1. Number of leads in each funnel stage looks at leads from a sales and a marketing perspective. Each category below is important to assess a pipeline filled with prospective SQLs (sales qualified leads) capable of making a purchasing decision in the near future.
- Marketing qualified leads (MQLs) are ready to be contacted by a sales rep based on responses to campaigns, e.g., filling in a web form or downloading an ebook.
- Sales accepted leads (SALs) are MQLs that have been passed on to sales reps to contact and convert to a business opportunity.
- SQLs are prospects that have been contacted by a sales rep to explore their interest and actual ability to purchase. Leads become sales qualified once they have a clear idea of what they need in a solution, know their budget, and have been nurtured by marketing and sales. Once qualified, they can move down the sales funnel,.
2. Customer churn rate measures the rate at which you lose customers, most often in the form of cancellations or non-renewals. Given that it costs less to retain a current customer than to attain a new one, a low churn rate is a significant indicator of sustained revenue.
3. Customer engagement tracks the consistency of interactions and communications between a company and its customers. Active customer engagement can include the following: event attendance, content views, interaction on social media, product reviews and comments, website engagement, and app or device use. As a general rule, higher customer engagement can increase customer satisfaction, brand advocacy, and overall revenue.

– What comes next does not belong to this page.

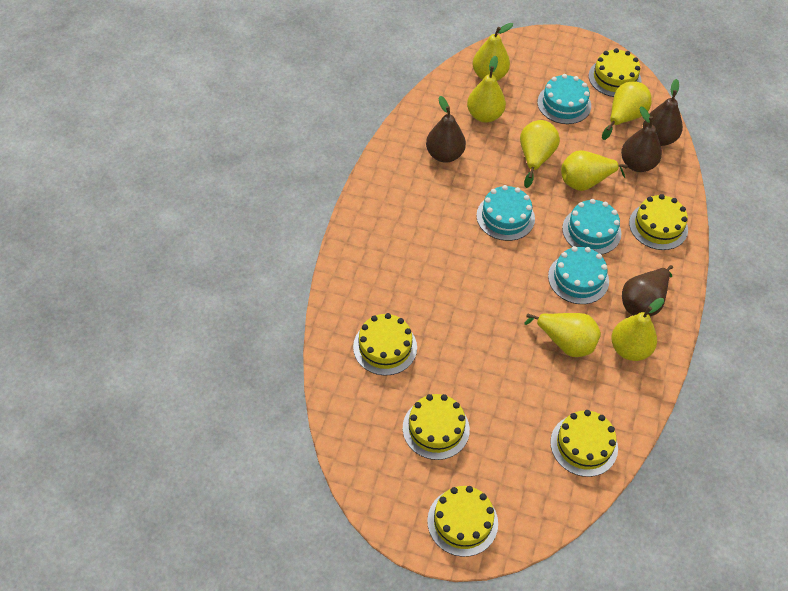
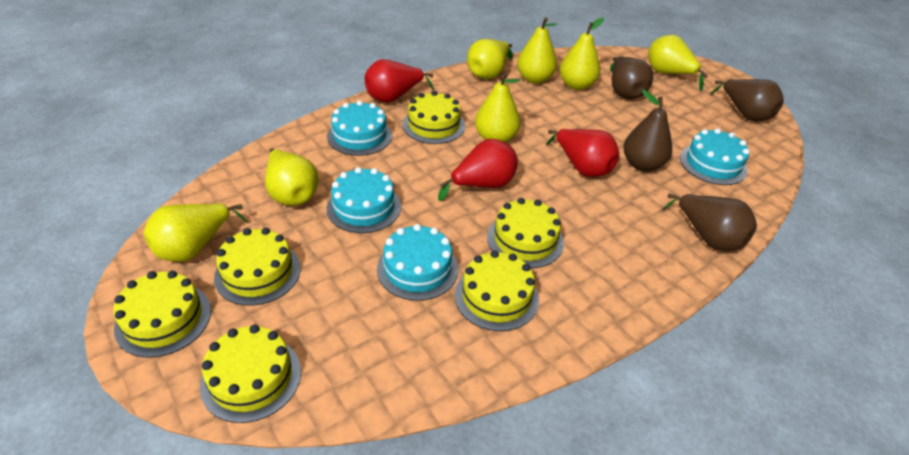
red pear: none = 0 -> [364,59,434,103] [438,139,518,201] [546,129,619,177] = 3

4. Upsell and cross-sell rates tracks when, how, and to what type of customer your sales reps are upselling and cross-selling. Keeping track of upsell and cross-sell initiatives can reveal needs that similar customers may have and uncover product features that either work or don’t.
5. Customer lifetime value (CLV) measures or estimates the total revenue your company has or will likely generate from a particular customer. This KPI is valuable for knowing how profitable a certain customer is and the key factors that drive their CLV, like customer experience and satisfaction.
To help your reps grow revenue, set and track specific KPIs. Deciding on the right KPIs differs from company to company, and sales teams often have their own metrics that don’t apply to other departments. Before choosing KPIs for your sales teams, make sure to outline objectives and what actions to take to overcome challenges.